==== EXCERPT ====
By April, 1749, "Tom Jones" was for Fielding a thing of the past. Critics might snarl, but he gave no heed to them. No copy of the novel appears in the catalogue of his library advertised by the auctioneer a few months after Fielding's death. Like many other novelists, Fielding did not ponder his works for his own edification; they were written for the delight of a public willing to pay for them. Not that Fielding wrote "Tom Jones" just for money, though we may be sure that if Millar offered him another hundred in April, he took it. As he sat in his little parlour with the manuscript spread out before him, he could hear the clink of the shining heap that was to be his and could already feel the warmth of the comfortable house that it would bring to himself and family; but he declared that gold was not his inspiration; it was his reward for a book upon which he had expended thousands of hours and into which he had put all the wit and humour of which he was master.
==== DATASET SECTION ====
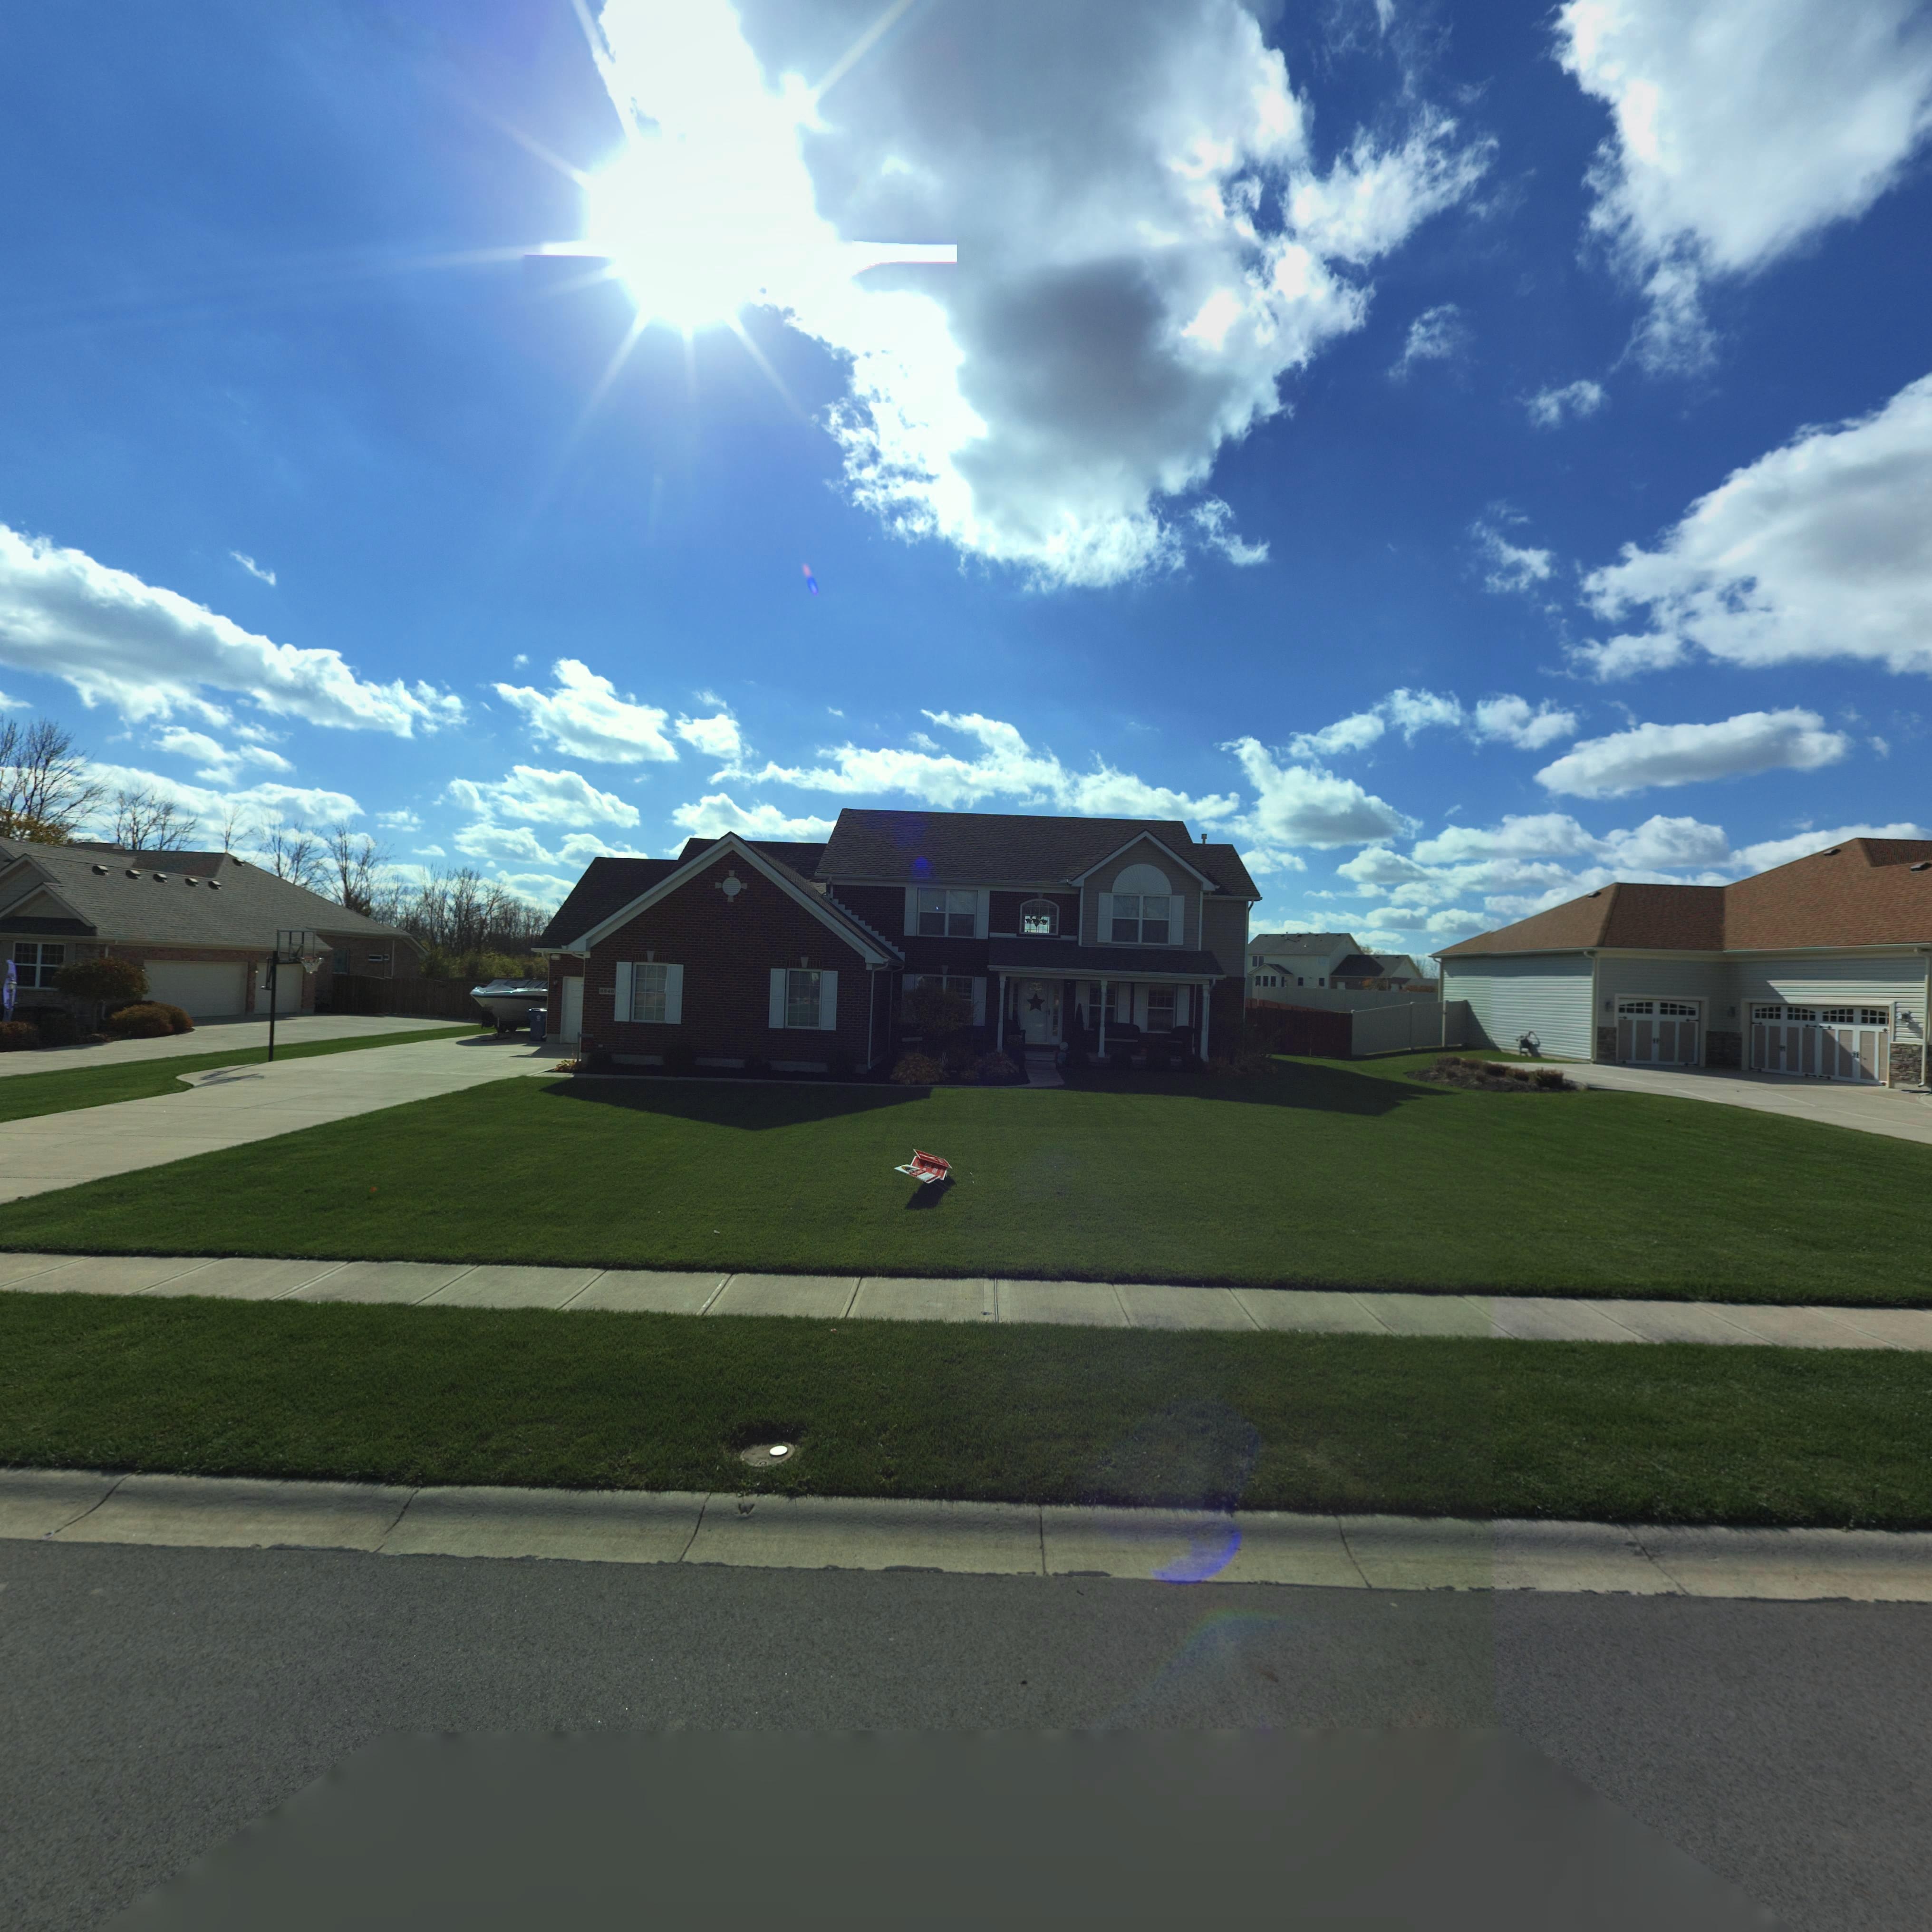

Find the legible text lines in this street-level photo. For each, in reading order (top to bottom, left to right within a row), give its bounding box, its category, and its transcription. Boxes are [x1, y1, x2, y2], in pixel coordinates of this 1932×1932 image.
====
● TASK DETAILS
Extend the passage on Fielding and "Tom Jones," starting with a new sentence after its final one.

● OUTPUT FOR THIS TASK
CHAPTER XVIII

THE RECEPTION OF TOM JONES

The story of the hundred pounds, coupled with the patronage of Lyttelton and the Duke of Bedford, led Sir Walter Scott to say that "Tom Jones" was greeted "with unanimous acclamation." The assertion is quite untrue. The novel evidently had a wide sale for those days; probably ten thousand or more copies were printed the first year; everywhere it supplied among the upper and middle classes a topic for conversation; but the public divided into hostile camps on its merits. It was still almost as true as in Pope's day that

Parties in Wit attend on those of State,

And public faction doubles private hate.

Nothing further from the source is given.